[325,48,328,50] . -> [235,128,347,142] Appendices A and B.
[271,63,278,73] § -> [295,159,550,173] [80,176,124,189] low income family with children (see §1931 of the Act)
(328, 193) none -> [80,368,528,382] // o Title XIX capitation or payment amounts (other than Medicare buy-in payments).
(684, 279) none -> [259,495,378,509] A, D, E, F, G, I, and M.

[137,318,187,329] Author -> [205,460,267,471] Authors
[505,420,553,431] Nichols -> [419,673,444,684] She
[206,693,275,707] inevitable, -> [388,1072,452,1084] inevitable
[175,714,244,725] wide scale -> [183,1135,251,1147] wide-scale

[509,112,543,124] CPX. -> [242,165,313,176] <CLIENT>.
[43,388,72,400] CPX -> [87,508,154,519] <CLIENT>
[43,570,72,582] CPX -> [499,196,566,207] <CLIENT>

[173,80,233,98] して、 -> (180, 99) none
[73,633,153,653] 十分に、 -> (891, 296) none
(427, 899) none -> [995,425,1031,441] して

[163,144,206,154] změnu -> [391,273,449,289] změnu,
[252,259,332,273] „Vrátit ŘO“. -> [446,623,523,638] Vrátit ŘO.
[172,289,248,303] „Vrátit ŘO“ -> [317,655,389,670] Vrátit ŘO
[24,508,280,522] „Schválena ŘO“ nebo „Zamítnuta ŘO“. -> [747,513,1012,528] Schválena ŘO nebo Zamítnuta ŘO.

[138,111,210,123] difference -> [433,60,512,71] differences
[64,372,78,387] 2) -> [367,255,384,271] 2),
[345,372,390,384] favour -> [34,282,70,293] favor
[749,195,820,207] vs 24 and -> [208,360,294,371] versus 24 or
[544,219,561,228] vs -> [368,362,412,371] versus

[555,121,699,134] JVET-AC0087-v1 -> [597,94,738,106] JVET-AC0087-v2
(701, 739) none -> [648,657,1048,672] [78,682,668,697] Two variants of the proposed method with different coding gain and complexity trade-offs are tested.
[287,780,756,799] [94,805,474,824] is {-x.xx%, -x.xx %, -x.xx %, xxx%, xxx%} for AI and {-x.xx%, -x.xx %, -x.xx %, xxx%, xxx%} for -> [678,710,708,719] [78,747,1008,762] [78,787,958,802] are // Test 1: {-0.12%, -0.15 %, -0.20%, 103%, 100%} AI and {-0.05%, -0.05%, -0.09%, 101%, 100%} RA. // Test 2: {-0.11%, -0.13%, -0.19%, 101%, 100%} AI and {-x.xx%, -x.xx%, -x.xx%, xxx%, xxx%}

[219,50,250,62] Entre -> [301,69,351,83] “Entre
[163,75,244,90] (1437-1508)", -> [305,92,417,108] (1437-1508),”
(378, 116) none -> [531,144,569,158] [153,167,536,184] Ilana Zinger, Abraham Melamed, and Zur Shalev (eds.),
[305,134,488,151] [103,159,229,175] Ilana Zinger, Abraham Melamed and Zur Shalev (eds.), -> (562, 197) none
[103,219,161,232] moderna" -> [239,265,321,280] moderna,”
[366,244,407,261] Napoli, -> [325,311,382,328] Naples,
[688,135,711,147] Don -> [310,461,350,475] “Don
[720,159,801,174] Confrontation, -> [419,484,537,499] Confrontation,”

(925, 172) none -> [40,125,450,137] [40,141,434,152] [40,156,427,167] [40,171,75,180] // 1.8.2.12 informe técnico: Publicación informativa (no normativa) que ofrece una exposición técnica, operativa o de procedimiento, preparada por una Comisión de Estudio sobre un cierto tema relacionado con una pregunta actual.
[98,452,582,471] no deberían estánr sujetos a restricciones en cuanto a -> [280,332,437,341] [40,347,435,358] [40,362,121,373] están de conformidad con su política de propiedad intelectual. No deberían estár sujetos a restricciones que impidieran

***

Give again, word for word, every line of the listing above from the one with "[271,63,278,73] § ->" to the one with "[43,570,72,582] CPX ->", both inclusive, and nothing beyond them.

[271,63,278,73] § -> [295,159,550,173] [80,176,124,189] low income family with children (see §1931 of the Act)
(328, 193) none -> [80,368,528,382] // o Title XIX capitation or payment amounts (other than Medicare buy-in payments).
(684, 279) none -> [259,495,378,509] A, D, E, F, G, I, and M.

[137,318,187,329] Author -> [205,460,267,471] Authors
[505,420,553,431] Nichols -> [419,673,444,684] She
[206,693,275,707] inevitable, -> [388,1072,452,1084] inevitable
[175,714,244,725] wide scale -> [183,1135,251,1147] wide-scale

[509,112,543,124] CPX. -> [242,165,313,176] <CLIENT>.
[43,388,72,400] CPX -> [87,508,154,519] <CLIENT>
[43,570,72,582] CPX -> [499,196,566,207] <CLIENT>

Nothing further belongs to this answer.